What I see here is CH0 going low and so the outputs are enabled. Surely that means that CH4 should echo CH3 but as you’ll see, it doesn’t.
Does that mean I have a faulty 81LS97 or a faulty understanding of what’s going on. It seems a coincidence that a friend tells me how he fixed his Nascom and mine has the same fault but the trace above suggests just that.
Having checked the clocks and finding things look well, it’s time to see if the ROMs are OK.
The Nascom uses 2708 EPROMs. These are 1k by 8 bits and must have been one of the first EPROMs available. The problem with them is that they need three different voltage rails and most modern EPROM programmers can’t do that. Even my old Stag won’t. :-(.
I can program 2716s however as these only need a single 5V rail and thanks to tkc8800 I was able to make a couple of plug in adapters so I can use the bottom half of two 2716s to replace the 2708s.
I have now put Nassys3 in the two 2716s and tried that.
Still the same… Arrgghhh!
In my last post I was suspecting the clocks.
Now I’m not so sure there is a problem with the clocks. Having traced them through everything looks fine. I’m not sure what I was doing wrong but the symptoms haven’t changed but I’m seeing bus activity now and also the _CS_ on the main 2708 EPROM is wiggling around as I suspect it should.
I’ll see if I can read the EPROM and see if it has bit-rot.
EDIT…. It turns out my programmer can’t read 2708s. Doh.
Yesterday I checked the voltages with my DMV and everything looked OK. Today I checked with the ‘scope just to check for ripple and they all look pretty clean to me.
I also saw that there was a running clock but overnight I became increasing worried that it wasn’t a very good clock.
Here’s the circuit…
It doesn’t look too tricky.
Check with the scope.
A scope trace shows it’s a bit funny. I’m not sure quite what the Z80 needs but I thought it should have a better back edge than that.
More thought needed.
So, it starts.
In my last post I said that I intended to fix my newly acquired but already much loved Nascom-1.

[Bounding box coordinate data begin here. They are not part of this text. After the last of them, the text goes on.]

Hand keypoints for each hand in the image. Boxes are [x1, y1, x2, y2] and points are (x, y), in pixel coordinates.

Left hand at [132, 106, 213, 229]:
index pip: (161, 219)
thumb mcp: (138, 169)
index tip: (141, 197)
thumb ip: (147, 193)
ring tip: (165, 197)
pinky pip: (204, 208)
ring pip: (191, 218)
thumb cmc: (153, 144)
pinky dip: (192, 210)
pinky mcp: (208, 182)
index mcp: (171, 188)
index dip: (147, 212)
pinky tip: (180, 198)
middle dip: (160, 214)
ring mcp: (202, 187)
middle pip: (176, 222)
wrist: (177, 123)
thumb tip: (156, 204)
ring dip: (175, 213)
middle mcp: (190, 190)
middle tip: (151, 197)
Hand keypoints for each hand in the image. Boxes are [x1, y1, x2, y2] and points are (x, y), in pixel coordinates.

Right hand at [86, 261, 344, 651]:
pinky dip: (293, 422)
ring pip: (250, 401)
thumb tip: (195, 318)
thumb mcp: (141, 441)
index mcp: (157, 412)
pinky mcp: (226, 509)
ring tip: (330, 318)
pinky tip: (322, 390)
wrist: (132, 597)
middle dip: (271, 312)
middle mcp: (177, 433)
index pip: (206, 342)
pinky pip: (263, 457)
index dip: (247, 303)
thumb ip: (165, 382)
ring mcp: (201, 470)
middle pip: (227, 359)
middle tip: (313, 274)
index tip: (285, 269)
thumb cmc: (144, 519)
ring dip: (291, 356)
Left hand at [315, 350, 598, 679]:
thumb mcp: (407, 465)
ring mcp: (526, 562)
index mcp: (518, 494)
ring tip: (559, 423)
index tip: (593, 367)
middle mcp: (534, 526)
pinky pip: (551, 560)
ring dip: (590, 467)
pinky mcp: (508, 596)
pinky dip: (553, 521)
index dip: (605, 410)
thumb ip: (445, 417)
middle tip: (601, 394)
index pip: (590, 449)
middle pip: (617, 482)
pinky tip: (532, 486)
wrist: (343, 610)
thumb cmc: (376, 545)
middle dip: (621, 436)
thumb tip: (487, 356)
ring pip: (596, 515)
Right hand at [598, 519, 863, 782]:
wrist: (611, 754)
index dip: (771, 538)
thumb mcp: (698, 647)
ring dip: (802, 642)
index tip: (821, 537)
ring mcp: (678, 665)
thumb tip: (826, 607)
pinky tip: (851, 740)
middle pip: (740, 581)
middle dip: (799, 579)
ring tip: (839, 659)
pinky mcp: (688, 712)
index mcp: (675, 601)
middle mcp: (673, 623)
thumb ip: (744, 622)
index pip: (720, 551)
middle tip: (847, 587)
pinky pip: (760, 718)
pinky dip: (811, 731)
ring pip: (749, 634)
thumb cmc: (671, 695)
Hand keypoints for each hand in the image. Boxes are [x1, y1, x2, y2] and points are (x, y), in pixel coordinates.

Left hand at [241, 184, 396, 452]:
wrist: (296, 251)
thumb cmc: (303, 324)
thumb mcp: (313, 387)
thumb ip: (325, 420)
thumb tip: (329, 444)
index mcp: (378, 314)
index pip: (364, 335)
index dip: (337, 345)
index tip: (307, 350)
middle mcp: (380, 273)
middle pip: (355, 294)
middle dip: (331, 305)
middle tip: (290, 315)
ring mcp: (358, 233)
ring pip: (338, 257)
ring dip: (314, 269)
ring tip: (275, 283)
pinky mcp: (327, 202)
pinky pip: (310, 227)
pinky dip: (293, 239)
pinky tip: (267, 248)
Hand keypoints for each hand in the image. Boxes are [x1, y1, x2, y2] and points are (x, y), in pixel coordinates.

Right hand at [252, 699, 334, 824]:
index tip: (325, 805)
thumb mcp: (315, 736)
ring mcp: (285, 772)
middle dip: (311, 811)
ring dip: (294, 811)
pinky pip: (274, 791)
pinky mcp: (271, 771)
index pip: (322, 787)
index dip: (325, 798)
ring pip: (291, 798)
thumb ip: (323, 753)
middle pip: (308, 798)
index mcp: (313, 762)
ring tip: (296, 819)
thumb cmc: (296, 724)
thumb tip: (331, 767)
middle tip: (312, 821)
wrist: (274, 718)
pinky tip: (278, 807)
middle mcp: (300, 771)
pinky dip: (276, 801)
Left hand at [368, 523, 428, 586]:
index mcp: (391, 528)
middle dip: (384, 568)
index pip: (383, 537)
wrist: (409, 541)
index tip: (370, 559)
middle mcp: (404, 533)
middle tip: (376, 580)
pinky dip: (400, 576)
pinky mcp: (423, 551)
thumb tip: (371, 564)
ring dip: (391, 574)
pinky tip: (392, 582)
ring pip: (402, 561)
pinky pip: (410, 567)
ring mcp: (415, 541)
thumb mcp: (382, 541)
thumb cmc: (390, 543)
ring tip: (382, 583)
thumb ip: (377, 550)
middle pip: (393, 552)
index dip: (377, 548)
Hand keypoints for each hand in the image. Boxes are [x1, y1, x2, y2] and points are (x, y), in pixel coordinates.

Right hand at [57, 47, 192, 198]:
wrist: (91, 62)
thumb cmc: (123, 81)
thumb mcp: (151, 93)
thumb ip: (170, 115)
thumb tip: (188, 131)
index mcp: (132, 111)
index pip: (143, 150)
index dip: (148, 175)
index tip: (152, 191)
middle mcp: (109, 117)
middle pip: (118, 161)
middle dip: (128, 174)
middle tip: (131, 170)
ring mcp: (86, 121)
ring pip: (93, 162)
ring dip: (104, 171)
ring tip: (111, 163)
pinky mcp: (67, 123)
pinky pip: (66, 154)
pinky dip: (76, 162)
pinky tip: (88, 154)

Up until now I hadn’t even powered it on but the time has come.
So that’s it, random nonsense. The reset button makes the screen flicker but the nonsense doesn’t change.
The previous owner said that he had tried a new CPU, cleaning all of the tarnish of the chips and the 74LS139 and 74LS11 associated with the video RAM address decoding.
He’s clearly better at this than I am but I’m still going to try and get this old one going.
First things first
Out with the multimeter and check the power supply. There are three rails; 5V, -5V, 12V and -12V. Helpfully there are four LEDS on the PSU board and they are all lit up. Also, the meter confirms that all are present and correct.
The bits on the bus go up and down
Sadly actually most of them don’t. I fired up the oscilloscope and looked at the signals on the pins of the Z80 CPU. There is very little activity. There is a clock signal on pin 6. MREQ is toggling. There is little else. There is no activity on M1 that signals the start of an instruction. The data pins are all high as are the address pins.
Surely there should be activity on the address bus?
That’s it for Today. I will read up on bus access and try to see why the address lines aren’t changing.